Exercise objective:
Write the listing out again exactly as it stands, with no images.

Supplied entries:
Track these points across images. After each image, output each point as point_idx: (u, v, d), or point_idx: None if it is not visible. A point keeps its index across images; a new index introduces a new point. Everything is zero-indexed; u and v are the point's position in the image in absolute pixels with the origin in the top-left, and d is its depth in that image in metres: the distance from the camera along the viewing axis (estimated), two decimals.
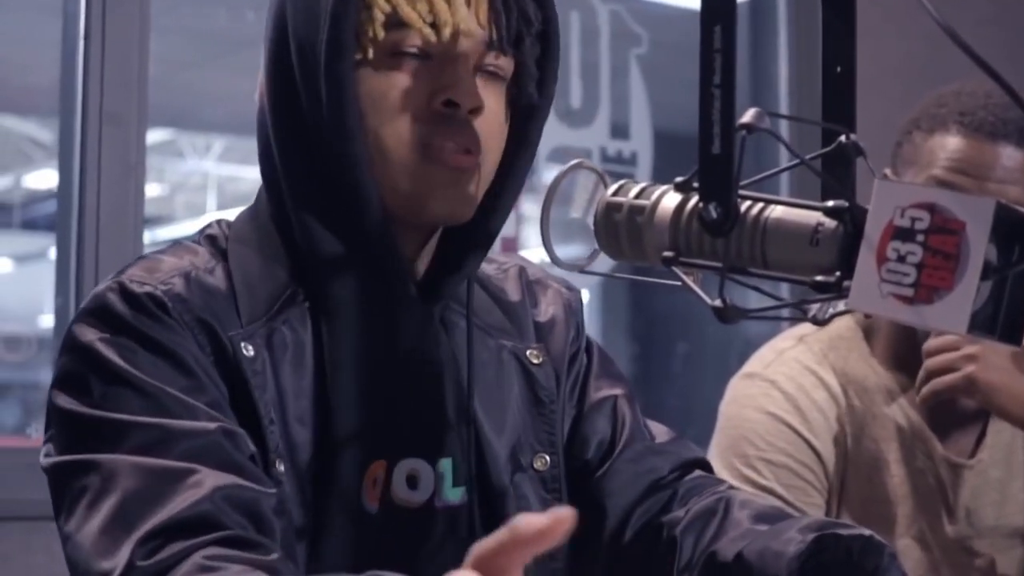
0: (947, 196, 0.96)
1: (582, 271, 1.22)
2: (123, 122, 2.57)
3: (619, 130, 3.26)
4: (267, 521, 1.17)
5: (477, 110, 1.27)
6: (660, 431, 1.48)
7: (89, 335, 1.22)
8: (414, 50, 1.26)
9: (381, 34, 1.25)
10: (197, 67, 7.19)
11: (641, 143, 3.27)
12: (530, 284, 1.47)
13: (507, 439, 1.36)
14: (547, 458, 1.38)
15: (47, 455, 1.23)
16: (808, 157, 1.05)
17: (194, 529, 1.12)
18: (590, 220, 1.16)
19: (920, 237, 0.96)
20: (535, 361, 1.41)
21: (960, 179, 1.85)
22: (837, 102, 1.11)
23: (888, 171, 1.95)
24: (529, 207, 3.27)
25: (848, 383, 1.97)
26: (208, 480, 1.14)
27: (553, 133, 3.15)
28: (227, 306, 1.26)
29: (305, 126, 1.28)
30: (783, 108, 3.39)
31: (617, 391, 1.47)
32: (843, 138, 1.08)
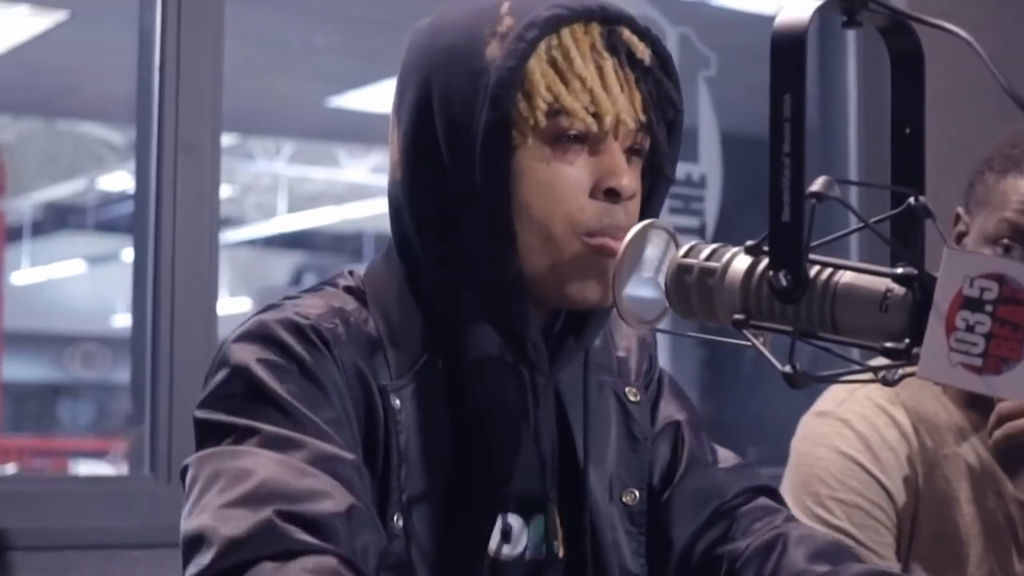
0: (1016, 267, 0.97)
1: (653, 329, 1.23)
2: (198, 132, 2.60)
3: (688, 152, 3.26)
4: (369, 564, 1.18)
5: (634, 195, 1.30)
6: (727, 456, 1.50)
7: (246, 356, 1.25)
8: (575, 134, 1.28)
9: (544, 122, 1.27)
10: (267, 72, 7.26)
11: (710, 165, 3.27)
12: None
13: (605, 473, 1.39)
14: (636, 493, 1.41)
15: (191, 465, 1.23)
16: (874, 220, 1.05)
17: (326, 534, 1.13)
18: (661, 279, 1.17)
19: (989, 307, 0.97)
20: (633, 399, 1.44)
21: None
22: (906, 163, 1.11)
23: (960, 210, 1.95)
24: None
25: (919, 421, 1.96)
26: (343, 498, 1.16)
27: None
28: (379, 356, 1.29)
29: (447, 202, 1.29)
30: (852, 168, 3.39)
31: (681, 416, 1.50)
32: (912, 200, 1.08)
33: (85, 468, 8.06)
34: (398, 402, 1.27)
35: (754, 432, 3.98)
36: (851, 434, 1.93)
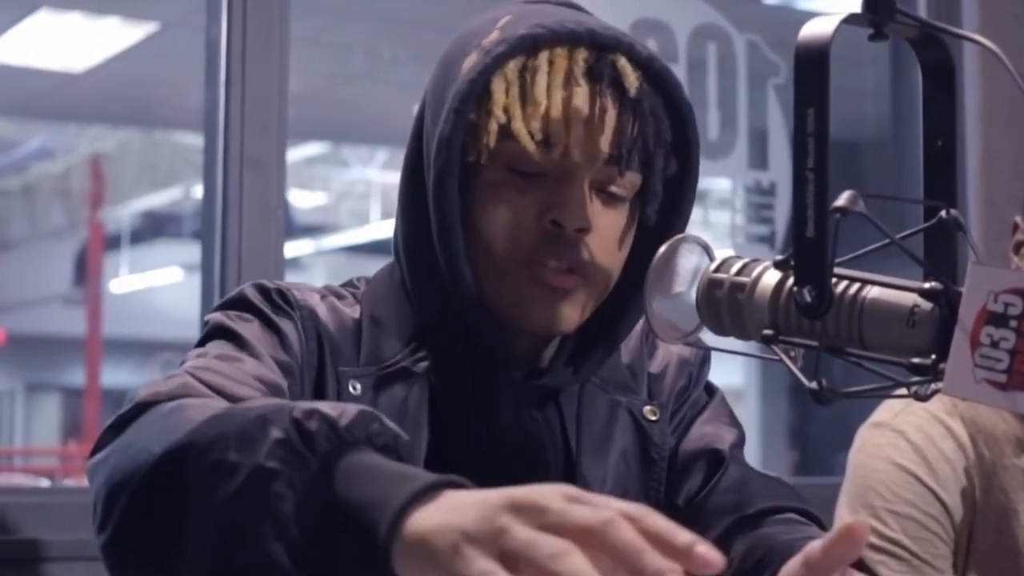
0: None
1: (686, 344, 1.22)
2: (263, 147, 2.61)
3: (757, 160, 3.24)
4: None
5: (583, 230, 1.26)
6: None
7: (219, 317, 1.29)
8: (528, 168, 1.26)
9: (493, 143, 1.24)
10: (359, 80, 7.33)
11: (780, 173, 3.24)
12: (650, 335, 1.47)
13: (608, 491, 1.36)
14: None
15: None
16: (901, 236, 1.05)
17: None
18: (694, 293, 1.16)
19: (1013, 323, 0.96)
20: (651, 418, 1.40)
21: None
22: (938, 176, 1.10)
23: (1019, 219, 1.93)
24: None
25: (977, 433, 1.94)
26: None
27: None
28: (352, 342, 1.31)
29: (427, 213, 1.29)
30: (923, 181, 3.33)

Result for this exercise:
Track these points across images. After each image, output each point as point_idx: (u, v, d), or point_idx: None if it is not visible. A point keeps its index across images; a new index introduces a new point. Everything is zero-indexed; u and v are the point's position in the image in absolute pixels with the origin in the top-left, and d is its depth in that image in metres: the distance from the camera along the viewing axis (estimated), two decimals.
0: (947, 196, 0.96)
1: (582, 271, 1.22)
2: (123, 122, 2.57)
3: (619, 130, 3.26)
4: (267, 521, 1.17)
5: (477, 110, 1.27)
6: (660, 431, 1.48)
7: (89, 335, 1.22)
8: (414, 50, 1.26)
9: (381, 34, 1.25)
10: (197, 67, 7.19)
11: (641, 143, 3.27)
12: (530, 284, 1.47)
13: (507, 439, 1.36)
14: (547, 458, 1.38)
15: (47, 455, 1.23)
16: (808, 157, 1.05)
17: (194, 529, 1.12)
18: (590, 220, 1.16)
19: (920, 237, 0.96)
20: (535, 361, 1.41)
21: (960, 179, 1.85)
22: (837, 102, 1.11)
23: (888, 171, 1.95)
24: (529, 207, 3.27)
25: (848, 383, 1.97)
26: (208, 480, 1.14)
27: (553, 133, 3.15)
28: (227, 306, 1.26)
29: (305, 126, 1.28)
30: (783, 108, 3.39)
31: (617, 391, 1.47)
32: (843, 138, 1.08)
0: (1016, 267, 0.97)
1: (653, 329, 1.23)
2: (198, 132, 2.60)
3: (688, 152, 3.26)
4: (369, 564, 1.18)
5: (634, 195, 1.30)
6: (727, 456, 1.50)
7: (246, 356, 1.25)
8: (575, 134, 1.28)
9: (544, 122, 1.27)
10: (267, 72, 7.26)
11: (710, 165, 3.27)
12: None
13: (605, 473, 1.39)
14: (636, 493, 1.41)
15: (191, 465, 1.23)
16: (874, 220, 1.05)
17: (326, 534, 1.13)
18: (661, 279, 1.17)
19: (989, 307, 0.97)
20: (633, 399, 1.44)
21: None
22: (906, 163, 1.11)
23: (960, 210, 1.95)
24: None
25: (919, 421, 1.96)
26: (343, 498, 1.16)
27: None
28: (379, 356, 1.29)
29: (447, 202, 1.29)
30: (852, 168, 3.39)
31: (681, 416, 1.50)
32: (912, 200, 1.08)
33: (85, 468, 8.06)
34: (398, 402, 1.27)
35: (754, 432, 3.98)
36: (851, 434, 1.93)
0: None
1: (686, 344, 1.22)
2: (263, 147, 2.61)
3: (757, 160, 3.24)
4: None
5: (583, 230, 1.26)
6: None
7: (219, 317, 1.29)
8: (528, 168, 1.26)
9: (493, 143, 1.24)
10: (359, 80, 7.33)
11: (780, 173, 3.24)
12: (650, 335, 1.47)
13: (608, 491, 1.36)
14: None
15: None
16: (901, 236, 1.05)
17: None
18: (694, 293, 1.16)
19: (1013, 323, 0.96)
20: (651, 418, 1.40)
21: None
22: (938, 176, 1.10)
23: (1019, 219, 1.93)
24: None
25: (977, 433, 1.94)
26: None
27: None
28: (352, 342, 1.31)
29: (427, 213, 1.29)
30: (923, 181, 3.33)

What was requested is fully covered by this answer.